Simone Garvey-Ewan/ Contributing Writer
Some students trade in their sunscreen and beach balls for textbooks and scantrons as summer graduations reportedly rise.
According to Ivette Duarte, the interim director of Career Services, seniors enrolled in summer A, B and C term graduate in August and face a better job market.
“Students seem to have a new optimism about the future,” said Duarte. “The job market is better around the end of the summer, class sizes are reduced and the competition out there isn’t as intense.”
Duarte herself has a new optimism about next year’s summer graduation, partly because of the 170 employers who will be in attendance at the Sept. 18 Career Fair.
According to Duarte, “students will finally have more jobs.”
Some students, like Brooke Jones, a senior majoring in health services administration, consider themselves very lucky to have an early graduation. She is supposed to be graduating in spring 2015, but met her requirements before the anticipated date.
“I came to FIU with college credits and took classes each summer so I’m ahead,” said Jones.
Typically, there are six summer graduation ceremonies that occur. According to the Sun Sentinel, 3,500 students graduated this past summer, as opposed to 4,000 last winter and 4,300 last spring.
According to Duarte, the colleges with the largest amount of graduates are the College of Arts and Sciences along with the College of Business.

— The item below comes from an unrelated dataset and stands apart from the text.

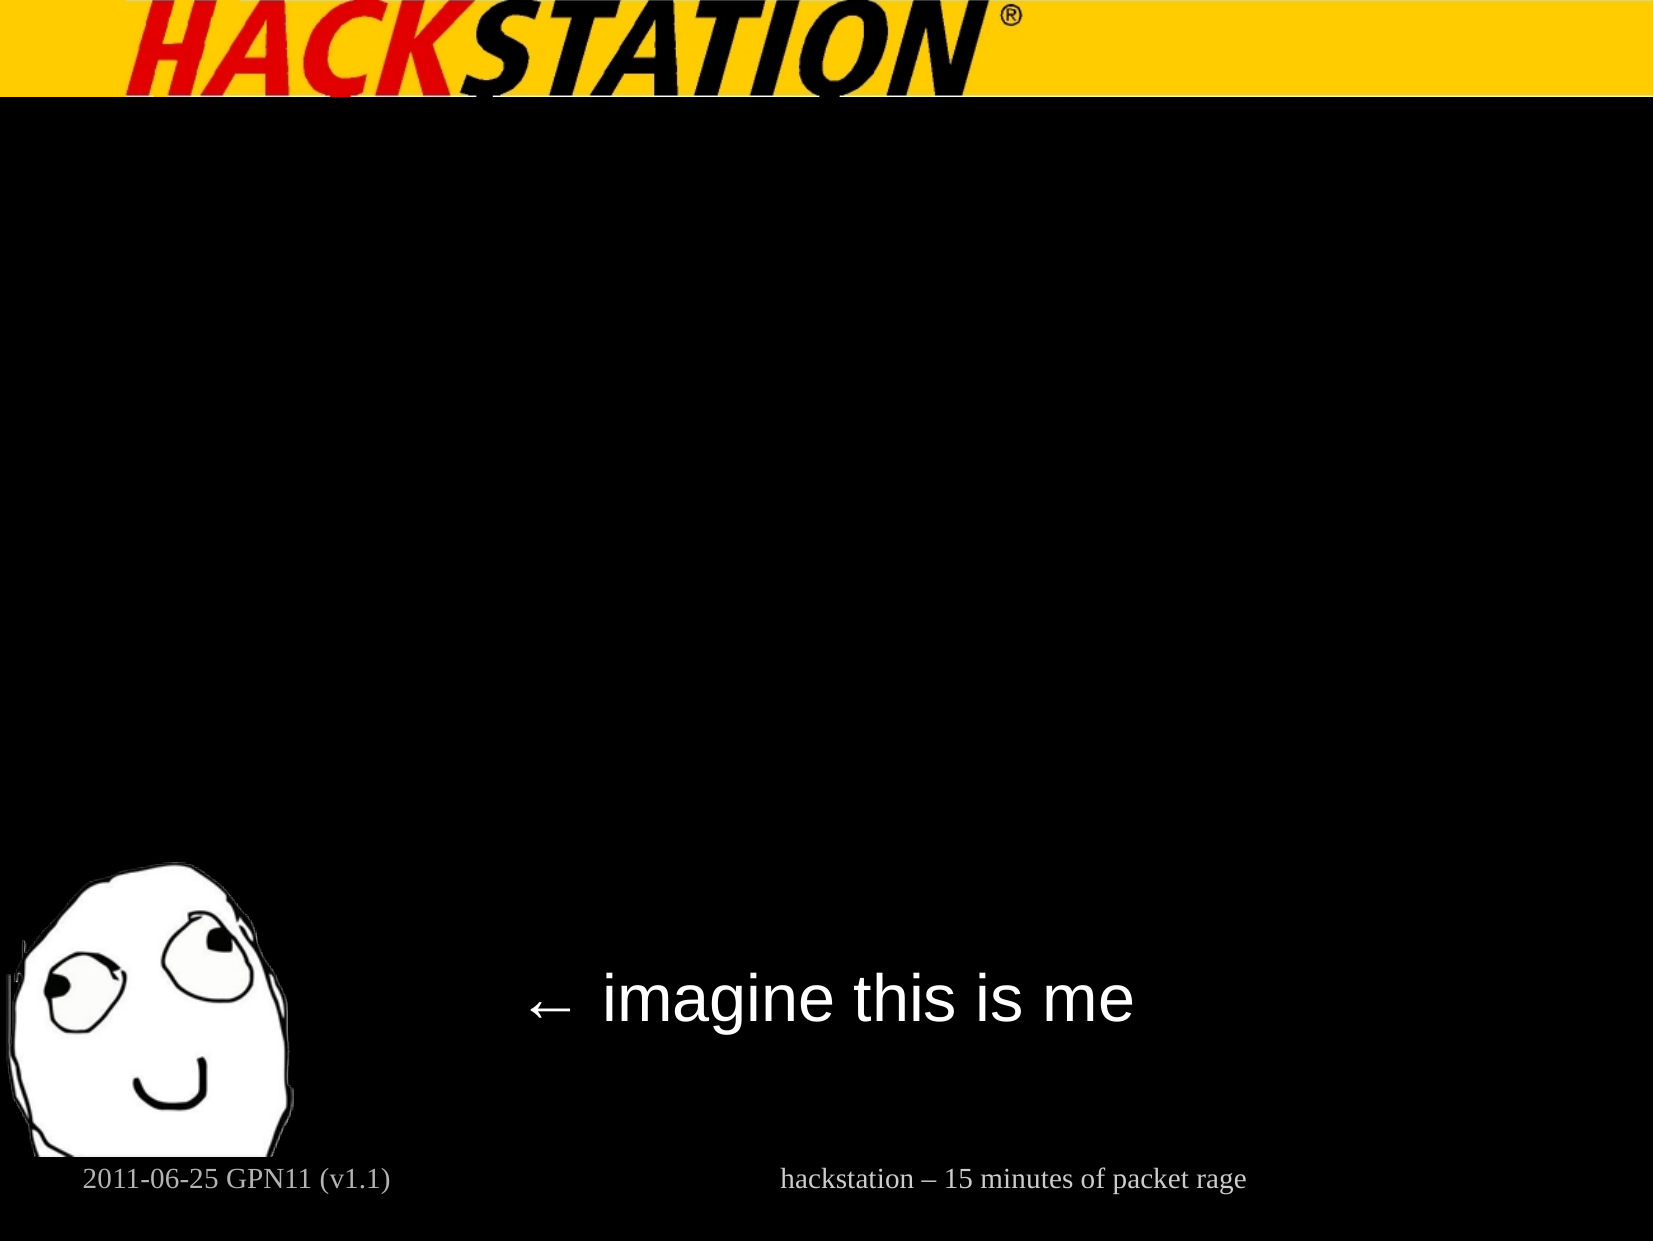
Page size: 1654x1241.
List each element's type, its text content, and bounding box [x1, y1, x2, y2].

Eve Desorme, a senior biology major, will be graduating a semester late due to the unavailability of certain classes.
“I’m scheduled to graduate in the spring but the classes that I would take now or in the spring are full or they conflict with my schedule,” said Desorme. “For example, there is only one class opened for Statistics II this semester. Why would they do that?”

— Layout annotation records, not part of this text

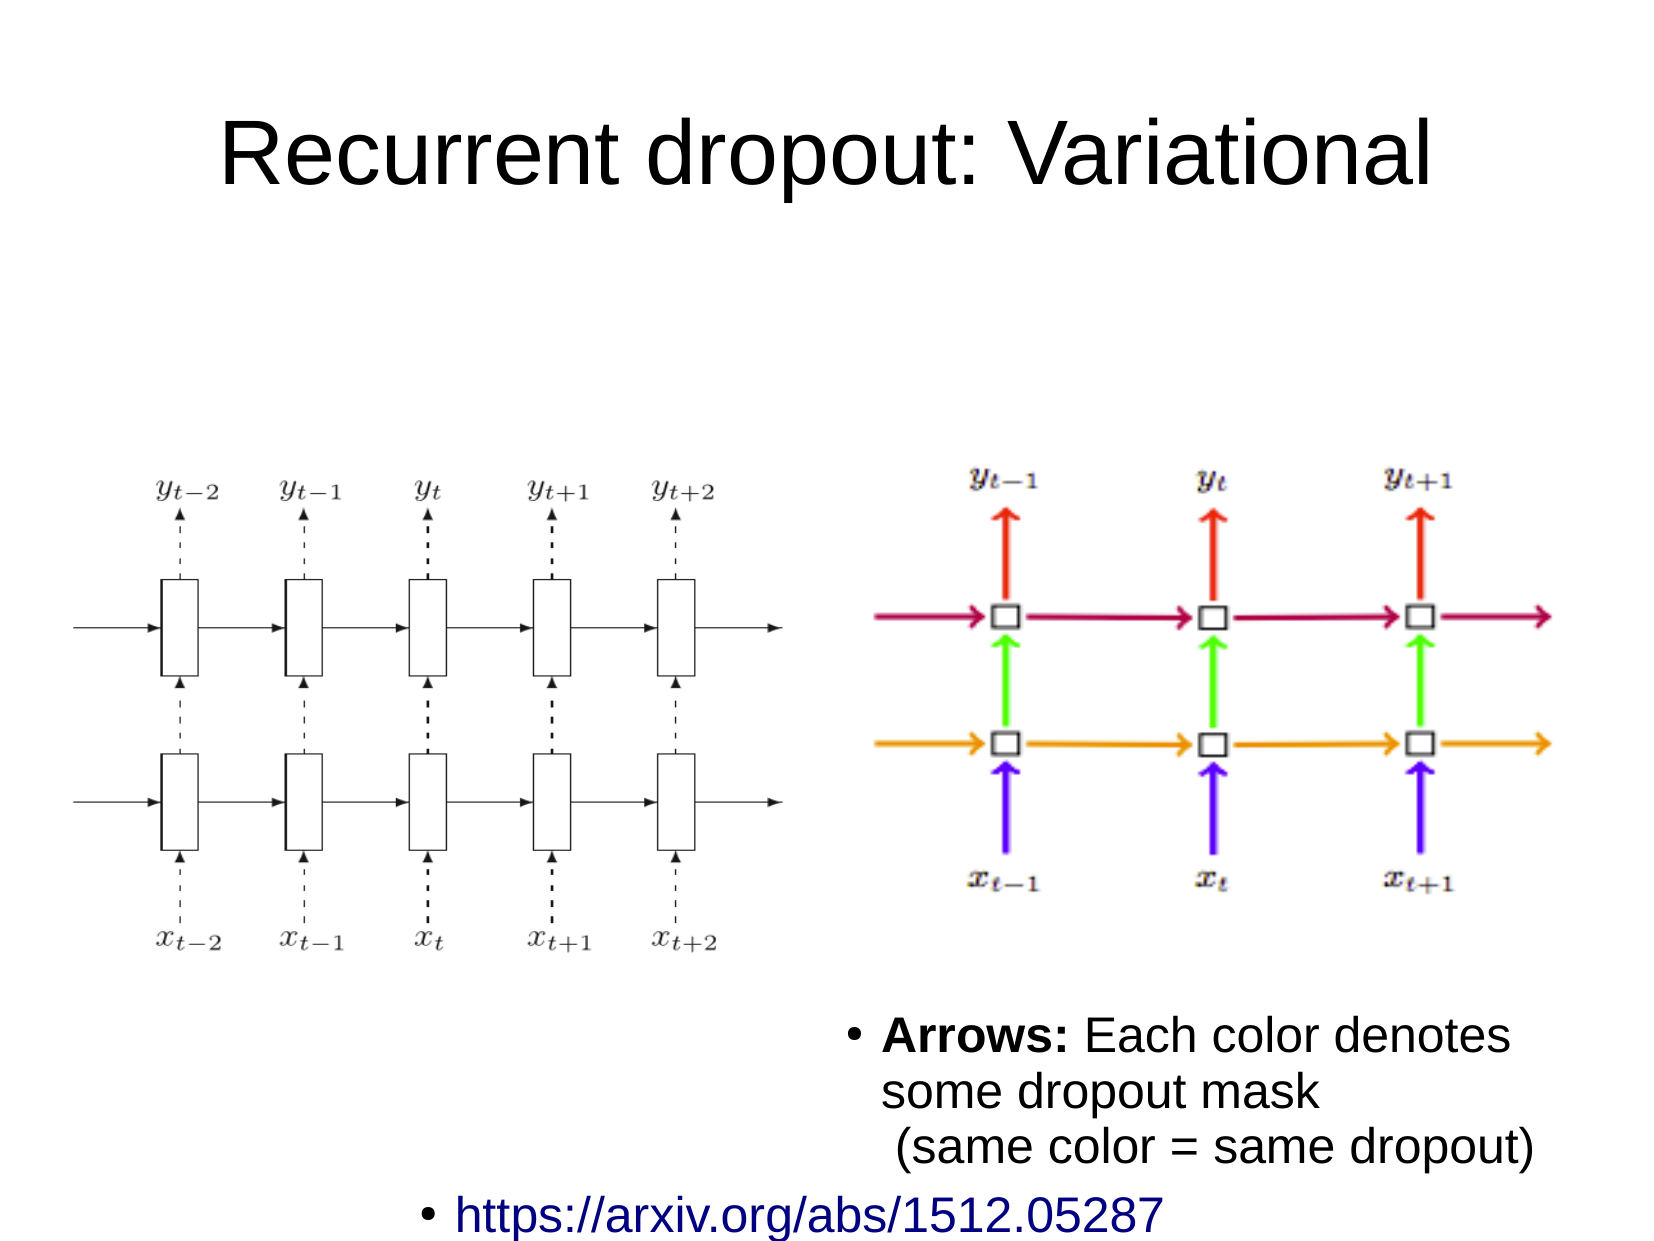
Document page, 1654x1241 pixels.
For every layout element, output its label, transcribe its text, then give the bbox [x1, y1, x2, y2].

text_box https://arxiv.org/abs/1512.05287 [419, 1187, 1196, 1241]
picture [872, 450, 1561, 902]
picture [67, 477, 789, 953]
text_box Arrows: Each color denotes some dropout mask (same color = same dropout) [845, 1006, 1618, 1176]
title Recurrent dropout: Variational [82, 49, 1571, 257]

According to various students, the summer is used to retake failed classes.
Simone McPherson, a 2013 graduate in the Robert Stempel College of Public Health and Social Work, took advantage of summer classes to take her final three classes because she didn’t want to have a heavier class load in the spring.
“I didn’t get a break. As soon as I graduated, I went right into graduate school,” said McPherson. “However, attending graduate school so soon after forced me to remain very focused.”
Major companies usually do their recruiting in the fall and spring. To further prepare summer graduates for life after their degree, Career Services hosts internship fairs in the fall and spring semesters.